Findings Global DALYs increased from 2·63 billion (95% UI 2·44–2·85) in 2010 to 2·88 billion (2·64–3·15) in 2021 for
all causes combined. Much of this increase in the number of DALYs was due to population growth and ageing, as
indicated by a decrease in global age-standardised all-cause DALY rates of 14·2% (95% UI 10·7–17·3) between
2010 and 2019. Notably, however, this decrease in rates reversed during the first 2 years of the COVID-19 pandemic, with
increases in global age-standardised all-cause DALY rates since 2019 of 4·1% (1·8–6·3) in 2020 and 7·2% (4·7–10·0)
in 2021. In 2021, COVID-19 was the leading cause of DALYs globally (212·0 million [198·0–234·5] DALYs), followed by
ischaemic heart disease (188·3 million [176·7–198·3]), neonatal disorders (186·3 million [162·3–214·9]), and stroke
(160·4 million [148·0–171·7]). However, notable health gains were seen among other leading communicable, maternal,
neonatal, and nutritional (CMNN) diseases. Globally between 2010 and 2021, the age-standardised DALY rates for
HIV/AIDS decreased by 47·8% (43·3–51·7) and for diarrhoeal diseases decreased by 47·0% (39·9–52·9). Non-
communicable diseases contributed 1·73 billion (95% UI 1·54–1·94) DALYs in 2021, with a decrease in age-standardised
DALY rates since 2010 of 6·4% (95% UI 3·5–9·5).
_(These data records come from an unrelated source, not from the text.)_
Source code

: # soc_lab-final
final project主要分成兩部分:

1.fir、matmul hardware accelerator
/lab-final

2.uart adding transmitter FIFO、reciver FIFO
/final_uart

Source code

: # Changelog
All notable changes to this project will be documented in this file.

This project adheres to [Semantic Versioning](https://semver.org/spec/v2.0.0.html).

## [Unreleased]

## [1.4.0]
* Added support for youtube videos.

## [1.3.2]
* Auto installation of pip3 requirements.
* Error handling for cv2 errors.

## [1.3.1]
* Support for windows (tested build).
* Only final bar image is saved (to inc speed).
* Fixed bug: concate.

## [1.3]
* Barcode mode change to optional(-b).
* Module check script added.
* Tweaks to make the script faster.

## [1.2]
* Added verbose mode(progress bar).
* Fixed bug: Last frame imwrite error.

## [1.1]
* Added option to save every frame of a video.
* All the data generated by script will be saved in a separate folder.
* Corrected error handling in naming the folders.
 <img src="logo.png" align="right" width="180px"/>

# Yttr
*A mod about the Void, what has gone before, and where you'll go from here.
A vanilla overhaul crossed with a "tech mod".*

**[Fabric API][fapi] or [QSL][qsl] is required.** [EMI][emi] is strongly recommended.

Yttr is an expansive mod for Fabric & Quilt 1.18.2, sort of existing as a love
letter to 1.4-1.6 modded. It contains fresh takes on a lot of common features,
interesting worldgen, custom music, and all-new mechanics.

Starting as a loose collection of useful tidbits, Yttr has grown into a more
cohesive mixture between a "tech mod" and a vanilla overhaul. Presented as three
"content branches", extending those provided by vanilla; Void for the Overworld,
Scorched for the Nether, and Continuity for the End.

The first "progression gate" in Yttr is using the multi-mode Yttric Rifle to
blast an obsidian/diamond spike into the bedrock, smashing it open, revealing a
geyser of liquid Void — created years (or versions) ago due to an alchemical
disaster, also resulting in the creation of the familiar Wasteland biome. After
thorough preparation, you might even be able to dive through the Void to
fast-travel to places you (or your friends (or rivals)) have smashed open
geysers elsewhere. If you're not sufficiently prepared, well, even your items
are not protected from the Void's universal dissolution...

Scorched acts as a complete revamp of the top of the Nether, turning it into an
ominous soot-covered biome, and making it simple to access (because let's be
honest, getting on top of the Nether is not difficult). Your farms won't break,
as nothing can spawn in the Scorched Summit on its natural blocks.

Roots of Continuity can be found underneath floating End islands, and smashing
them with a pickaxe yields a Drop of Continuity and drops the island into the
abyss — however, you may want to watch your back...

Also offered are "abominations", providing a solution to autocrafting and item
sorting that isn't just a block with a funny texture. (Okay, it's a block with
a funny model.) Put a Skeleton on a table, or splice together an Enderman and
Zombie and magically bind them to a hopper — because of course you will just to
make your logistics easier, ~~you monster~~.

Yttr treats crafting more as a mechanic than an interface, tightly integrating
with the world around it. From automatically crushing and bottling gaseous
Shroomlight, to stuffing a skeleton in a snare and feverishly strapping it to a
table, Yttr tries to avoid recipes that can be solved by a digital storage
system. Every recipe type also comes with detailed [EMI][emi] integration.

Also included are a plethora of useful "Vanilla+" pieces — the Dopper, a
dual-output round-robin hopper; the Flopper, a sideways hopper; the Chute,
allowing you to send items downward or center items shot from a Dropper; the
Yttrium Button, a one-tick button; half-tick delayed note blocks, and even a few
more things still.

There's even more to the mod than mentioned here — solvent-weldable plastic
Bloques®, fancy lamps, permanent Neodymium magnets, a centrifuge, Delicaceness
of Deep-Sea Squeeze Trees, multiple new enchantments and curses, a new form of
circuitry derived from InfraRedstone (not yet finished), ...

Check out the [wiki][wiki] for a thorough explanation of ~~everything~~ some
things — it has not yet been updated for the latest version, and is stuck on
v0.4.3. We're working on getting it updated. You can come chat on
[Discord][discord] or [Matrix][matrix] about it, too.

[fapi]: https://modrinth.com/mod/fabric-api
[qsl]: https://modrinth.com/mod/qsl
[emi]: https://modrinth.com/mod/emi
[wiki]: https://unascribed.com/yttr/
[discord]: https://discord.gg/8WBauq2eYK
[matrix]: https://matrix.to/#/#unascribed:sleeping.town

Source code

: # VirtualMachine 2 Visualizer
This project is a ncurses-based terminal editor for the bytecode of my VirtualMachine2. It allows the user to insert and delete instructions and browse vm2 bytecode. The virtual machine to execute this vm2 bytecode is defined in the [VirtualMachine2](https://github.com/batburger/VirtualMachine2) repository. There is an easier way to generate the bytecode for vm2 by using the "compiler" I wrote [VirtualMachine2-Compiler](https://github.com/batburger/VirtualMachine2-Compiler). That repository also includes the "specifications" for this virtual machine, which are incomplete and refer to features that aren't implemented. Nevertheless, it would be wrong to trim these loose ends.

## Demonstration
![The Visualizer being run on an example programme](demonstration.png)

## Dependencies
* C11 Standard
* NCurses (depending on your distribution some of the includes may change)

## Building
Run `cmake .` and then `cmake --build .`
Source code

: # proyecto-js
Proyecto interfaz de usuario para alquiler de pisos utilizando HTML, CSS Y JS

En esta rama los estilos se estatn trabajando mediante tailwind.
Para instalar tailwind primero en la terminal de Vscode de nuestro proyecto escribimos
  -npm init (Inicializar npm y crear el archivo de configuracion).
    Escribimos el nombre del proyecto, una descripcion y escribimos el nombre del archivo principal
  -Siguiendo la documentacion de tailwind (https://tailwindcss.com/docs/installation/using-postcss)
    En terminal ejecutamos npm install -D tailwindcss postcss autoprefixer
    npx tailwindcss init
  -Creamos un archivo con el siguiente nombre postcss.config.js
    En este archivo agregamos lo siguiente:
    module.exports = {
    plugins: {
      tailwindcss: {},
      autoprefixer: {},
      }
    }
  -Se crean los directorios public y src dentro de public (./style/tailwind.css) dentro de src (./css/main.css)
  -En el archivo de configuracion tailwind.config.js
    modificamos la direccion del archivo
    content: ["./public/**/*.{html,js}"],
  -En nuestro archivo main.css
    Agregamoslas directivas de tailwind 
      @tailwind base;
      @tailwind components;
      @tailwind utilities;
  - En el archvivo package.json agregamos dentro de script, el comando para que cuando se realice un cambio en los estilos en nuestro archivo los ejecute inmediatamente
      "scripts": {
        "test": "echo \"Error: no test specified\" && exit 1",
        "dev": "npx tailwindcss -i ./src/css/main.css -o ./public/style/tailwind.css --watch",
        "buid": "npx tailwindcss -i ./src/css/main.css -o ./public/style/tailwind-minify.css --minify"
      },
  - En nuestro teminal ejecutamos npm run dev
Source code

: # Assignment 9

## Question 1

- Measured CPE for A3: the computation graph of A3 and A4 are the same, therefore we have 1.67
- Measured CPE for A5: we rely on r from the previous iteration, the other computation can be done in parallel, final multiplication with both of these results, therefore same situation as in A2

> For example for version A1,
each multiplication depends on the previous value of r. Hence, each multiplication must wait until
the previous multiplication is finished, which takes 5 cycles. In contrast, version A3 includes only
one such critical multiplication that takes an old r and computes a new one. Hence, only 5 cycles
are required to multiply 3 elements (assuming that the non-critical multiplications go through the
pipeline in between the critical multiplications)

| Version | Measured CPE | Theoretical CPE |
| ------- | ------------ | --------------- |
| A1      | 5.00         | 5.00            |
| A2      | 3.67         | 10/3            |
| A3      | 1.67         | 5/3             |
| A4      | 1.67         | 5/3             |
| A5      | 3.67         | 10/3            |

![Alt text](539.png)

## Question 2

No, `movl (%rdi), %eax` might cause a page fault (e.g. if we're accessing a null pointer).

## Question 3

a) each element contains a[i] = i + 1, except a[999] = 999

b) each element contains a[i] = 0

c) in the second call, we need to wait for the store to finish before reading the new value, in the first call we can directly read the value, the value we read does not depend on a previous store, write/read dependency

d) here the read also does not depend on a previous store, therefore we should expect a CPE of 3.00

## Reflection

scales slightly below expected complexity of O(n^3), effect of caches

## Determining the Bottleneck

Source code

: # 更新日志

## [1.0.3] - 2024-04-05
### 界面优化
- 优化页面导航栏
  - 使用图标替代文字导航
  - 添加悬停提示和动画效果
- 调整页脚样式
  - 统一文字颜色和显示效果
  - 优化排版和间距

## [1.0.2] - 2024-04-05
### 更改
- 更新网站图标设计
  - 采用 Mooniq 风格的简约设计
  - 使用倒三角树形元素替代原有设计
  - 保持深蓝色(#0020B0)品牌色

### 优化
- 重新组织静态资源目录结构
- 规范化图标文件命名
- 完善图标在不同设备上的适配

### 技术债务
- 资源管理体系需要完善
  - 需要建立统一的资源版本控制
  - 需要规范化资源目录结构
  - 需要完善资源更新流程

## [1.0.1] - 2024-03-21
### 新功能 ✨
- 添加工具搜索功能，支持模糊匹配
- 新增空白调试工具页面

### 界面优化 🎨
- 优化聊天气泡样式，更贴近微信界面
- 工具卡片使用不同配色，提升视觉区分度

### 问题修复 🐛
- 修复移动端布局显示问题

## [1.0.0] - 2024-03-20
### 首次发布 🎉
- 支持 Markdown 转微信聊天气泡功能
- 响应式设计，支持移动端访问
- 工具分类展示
Between 2010 and 2021, among the 25 leading Level 3 causes, age-
standardised DALY rates increased most substantially for anxiety disorders (16·7% [14·0–19·8]), depressive disorders
(16·4% [11·9–21·3]), and diabetes (14·0% [10·0–17·4]). Age-standardised DALY rates due to injuries decreased globally
by 24·0% (20·7–27·2) between 2010 and 2021, although improvements were not uniform across locations, ages, and
sexes. Globally, HALE at birth improved slightly, from 61·3 years (58·6–63·6) in 2010 to 62·2 years (59·4–64·7) in 2021.
However, despite this overall increase, HALE decreased by 2·2% (1·6–2·9) between 2019 and 2021.
Interpretation Putting the COVID-19 pandemic in the context of a mutually exclusive and collectively exhaustive list
of causes of health loss is crucial to understanding its impact and ensuring that health funding and policy address
needs at both local and global levels through cost-effective and evidence-based interventions. A global epidemiological
transition remains underway. Our findings suggest that prioritising non-communicable disease prevention and
treatment policies, as well as strengthening health systems, continues to be crucially important. The progress on
reducing the burden of CMNN diseases must not stall; although global trends are improving, the burden of CMNN
diseases remains unacceptably high. Evidence-based interventions will help save the lives of young children and
mothers and improve the overall health and economic conditions of societies across the world. Governments and
multilateral organisations should prioritise pandemic preparedness planning alongside efforts to reduce the burden
of diseases and injuries that will strain resources in the coming decades.